Both Waldman and Sanders appear to be advocating a form of “social ownership” of money. They don’t want to take all of everyone’s money (after all, they aren’t communists) but they do think that a large proportion of income and wealth belongs to everyone collectively and should therefore be distributed in a more “equitable” manner (i.e., in a manner that suits their political preferences). This is the New Socialism.
After getting home from work you get a statement in the mail from the local government saying you owe $20,000 for college tuition. You’re surprised to receive the bill since (a) you never went to college yourself and (b) your own children are still in preschool.
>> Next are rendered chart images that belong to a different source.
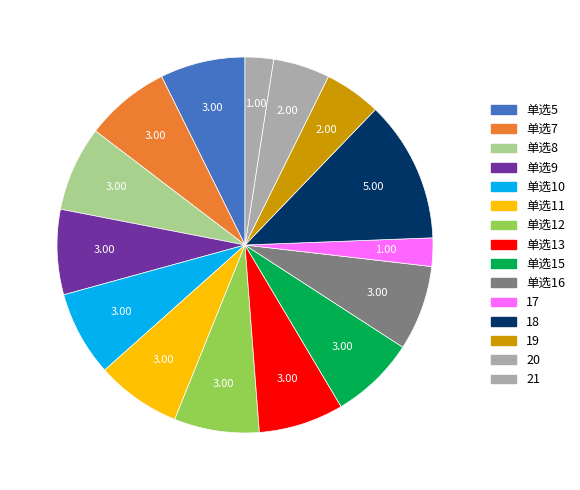

How many slices are in this pie chart?

15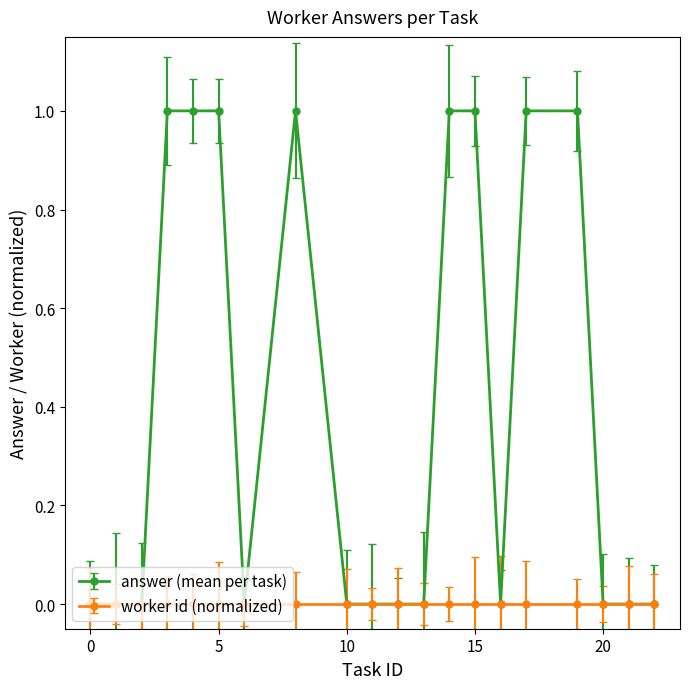

Rank the series by their maximum value, from highest to lowest.

answer (mean per task), worker id (normalized)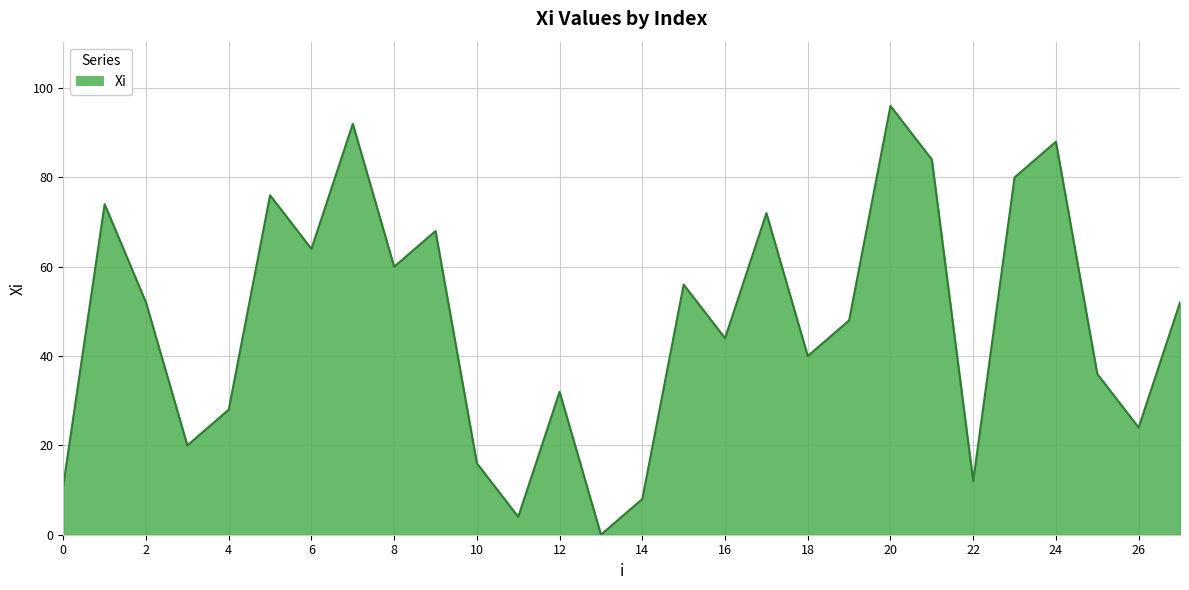

What is the maximum value shown in the chart?

96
Upon reading the fine print you discover the expected payment is not to cover any costs you’ve incurred but to pay for the tuition of college students in your neighborhood.
Outraged, you turn to your neighbors to complain about the injustice. They assure you, though, that this is nothing to be concerned about. Americans aren’t paying more for college tuition, one explains, “The only change is how we now pay for college.” Before, individuals were expected to cover their costs of attending college. Now, everyone is expected to pay. “So you see,” another says cheerfully, “there’s no real change.”
After hearing this you would probably want to move to a new neighborhood since you are surrounded by people who can’t distinguish between your money and a collective pool of cash that can be distributed at the whim of the government.
Unfortunately, this isn’t a completely hypothetical scenario. This is the actual rationale some people are making to justify presidential candidate Sen. Bernie Sanders proposal for $18 trillion in spending. In the Washington Post, Paul Waldman says,
[W]hile Sanders does want to spend significant amounts of money, almost all of it is on things we’re already paying for; he just wants to change how we pay for them. In some ways it’s by spreading out a cost currently borne by a limited number of people to all taxpayers. His plan for free public college would do this: right now, it’s paid for by students and their families, while under Sanders’ plan we’d all pay for it in the same way we all pay for parks or the military or food safety.
But the bulk of what Sanders wants to do is in the first category: to have us pay through taxes for things we’re already paying for in other ways. Depending on your perspective on government, you may think that’s a bad idea. But we shouldn’t treat his proposals as though they’re going to cost us $18 trillion on top of what we’re already paying.